15 Temmuz gecesi milletimiz, tıpkı bir asır evvel Çanakkale'de, İstiklal Harbi'nde olduğu gibi bağımsızlığına, onuruna ve istikbaline kast eden elleri kırarak, bir kez daha iradesine sahip çıktı. Kadını erkeği, genci yaşlısıyla Türk Milletinin her bir ferdi, o gece tüm farklılıkları bir tarafa bırakarak, yekvücut halinde FETÖ'nün işgal teşebbüsünü püskürttü.
Bu saldırılarda 251 kardeşimize şehitlik nasip olurken, 2.200 vatandaşımız da yaralanarak gazi oldu. Darbeci hainler, kadın, çocuk, genç yaşlı demeden vatandaşlarımıza saldırdılar.

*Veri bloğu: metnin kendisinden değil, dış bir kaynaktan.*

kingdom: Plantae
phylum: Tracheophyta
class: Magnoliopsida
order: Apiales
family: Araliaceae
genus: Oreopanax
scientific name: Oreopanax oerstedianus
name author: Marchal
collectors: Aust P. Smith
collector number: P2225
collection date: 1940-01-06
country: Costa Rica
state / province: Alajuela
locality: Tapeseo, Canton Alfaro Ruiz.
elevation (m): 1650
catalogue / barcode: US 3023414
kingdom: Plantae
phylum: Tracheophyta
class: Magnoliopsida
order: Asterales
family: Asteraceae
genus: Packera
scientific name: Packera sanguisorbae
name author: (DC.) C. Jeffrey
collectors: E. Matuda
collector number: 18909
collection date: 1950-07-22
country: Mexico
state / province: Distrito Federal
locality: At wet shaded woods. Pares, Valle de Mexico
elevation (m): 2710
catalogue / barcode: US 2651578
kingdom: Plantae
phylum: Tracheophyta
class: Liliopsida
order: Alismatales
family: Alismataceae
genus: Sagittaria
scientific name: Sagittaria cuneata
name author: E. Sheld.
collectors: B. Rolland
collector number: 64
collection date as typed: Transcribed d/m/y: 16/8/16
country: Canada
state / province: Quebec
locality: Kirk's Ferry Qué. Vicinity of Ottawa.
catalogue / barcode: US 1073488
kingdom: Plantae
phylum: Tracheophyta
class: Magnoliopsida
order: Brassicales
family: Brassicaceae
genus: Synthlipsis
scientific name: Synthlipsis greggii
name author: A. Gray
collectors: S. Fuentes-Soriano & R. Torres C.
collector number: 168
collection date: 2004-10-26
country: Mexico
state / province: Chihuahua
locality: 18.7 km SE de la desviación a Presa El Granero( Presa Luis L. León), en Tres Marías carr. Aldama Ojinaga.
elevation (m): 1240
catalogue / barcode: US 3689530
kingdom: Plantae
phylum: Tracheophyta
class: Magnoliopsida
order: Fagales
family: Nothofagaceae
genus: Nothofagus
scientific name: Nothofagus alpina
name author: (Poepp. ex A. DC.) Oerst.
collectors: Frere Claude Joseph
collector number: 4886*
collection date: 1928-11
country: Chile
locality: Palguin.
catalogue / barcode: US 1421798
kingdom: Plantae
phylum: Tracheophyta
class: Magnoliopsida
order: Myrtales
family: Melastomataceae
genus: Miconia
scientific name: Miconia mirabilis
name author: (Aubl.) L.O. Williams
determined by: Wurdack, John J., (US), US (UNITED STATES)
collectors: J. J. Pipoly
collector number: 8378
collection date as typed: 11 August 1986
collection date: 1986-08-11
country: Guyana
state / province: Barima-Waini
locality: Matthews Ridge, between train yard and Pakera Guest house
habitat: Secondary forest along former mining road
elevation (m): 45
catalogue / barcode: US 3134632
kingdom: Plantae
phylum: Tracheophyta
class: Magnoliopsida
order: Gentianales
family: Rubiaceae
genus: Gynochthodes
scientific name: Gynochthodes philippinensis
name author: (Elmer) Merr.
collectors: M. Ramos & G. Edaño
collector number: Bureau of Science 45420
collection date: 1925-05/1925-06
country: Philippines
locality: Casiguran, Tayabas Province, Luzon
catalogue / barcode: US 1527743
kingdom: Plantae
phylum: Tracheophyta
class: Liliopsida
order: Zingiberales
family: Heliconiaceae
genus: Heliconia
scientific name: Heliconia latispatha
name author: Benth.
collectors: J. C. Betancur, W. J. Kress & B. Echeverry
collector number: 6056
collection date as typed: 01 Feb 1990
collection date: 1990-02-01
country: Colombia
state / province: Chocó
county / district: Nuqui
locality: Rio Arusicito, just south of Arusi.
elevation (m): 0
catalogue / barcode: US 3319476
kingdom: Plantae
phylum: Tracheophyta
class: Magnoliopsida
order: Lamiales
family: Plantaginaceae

Şehit olanlardan biri Büyükelçiliğimizde 3 yıl boyunca başarılı bir şekilde görev yapan Komiser Zeynep Sağır’dı. Zeynep Sağır, hainlerin Özel Harekata yaptıkları saldırıda şehadete yürüdü. Buradaki mesai arkadaşları, Komiser Zeynep’i özveriyle ve vazife aşkıyla görev yapmış olan, gerçek bir dost, başarılı bir polis, örnek bir anne olarak hatırlıyorlar. Gözüdönmüş vatan hainleri, Zeynep kardeşimizi bizlerden, eşinden ve yavrularından koparmışlardır. Zeynep Sağır’ın buradaki hatırasını yaşatmak adına Konsolosluk Salonumuza Şehit Komiser Zeynep Sağır adını verdik. Akif’in Çanakkale şehitleri için sarfettiği “Ey şehit oğlu şehit, isteme benden makber. Sana ağuşunu açmış duruyor peygamber." mısralarında dile getirdiği üzere, bu hatıranın Zeynep ve diğer şehitlerimizin fedakarlıklarının yanında ne kadar küçük kaldığının farkındayız. Zeynep Sağır, Ömer Halisdemir gibi kahraman kardeşlerimiz tıpkı Çanakkale kahramanları gibi 15 Temmuz gecesi hortlayan müstevlilerin uşağı bir “hayasız akına” dur demişler ve “Bedrin aslanları ancak bu kadar şanlı” idi mısralarında ifadesini bulduğu üzere Bedir ve Çanakkale’deki gibi bir destan yazmışlardır. Milletimiz, 15 Temmuz’daki duruşuyla “Asım’ın neslinin” sonunun gelmeyeceğini, dost ve düşmana kanıtlamışlardır.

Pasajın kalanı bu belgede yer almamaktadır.